── Task data
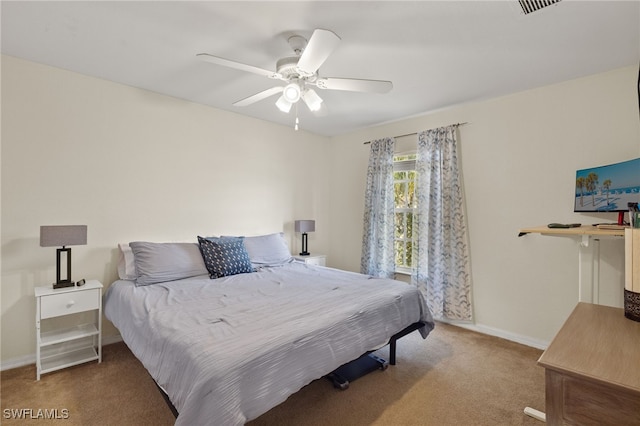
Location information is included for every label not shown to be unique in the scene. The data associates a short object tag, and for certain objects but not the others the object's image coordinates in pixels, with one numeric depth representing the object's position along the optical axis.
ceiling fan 1.73
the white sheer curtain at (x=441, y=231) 3.28
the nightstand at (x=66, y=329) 2.22
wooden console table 1.73
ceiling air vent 1.67
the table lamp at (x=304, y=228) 4.13
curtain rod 3.33
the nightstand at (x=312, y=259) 3.95
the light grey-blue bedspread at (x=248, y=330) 1.28
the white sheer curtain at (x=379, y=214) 3.97
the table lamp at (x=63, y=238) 2.25
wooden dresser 0.77
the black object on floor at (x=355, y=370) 2.13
────
> **Task objective**
Retype exactly, and only, the lines that run from the one with "the light grey-blue" through the final line of the entries.

> **Task response**
the light grey-blue bedspread at (x=248, y=330) 1.28
the white sheer curtain at (x=379, y=214) 3.97
the table lamp at (x=63, y=238) 2.25
wooden dresser 0.77
the black object on floor at (x=355, y=370) 2.13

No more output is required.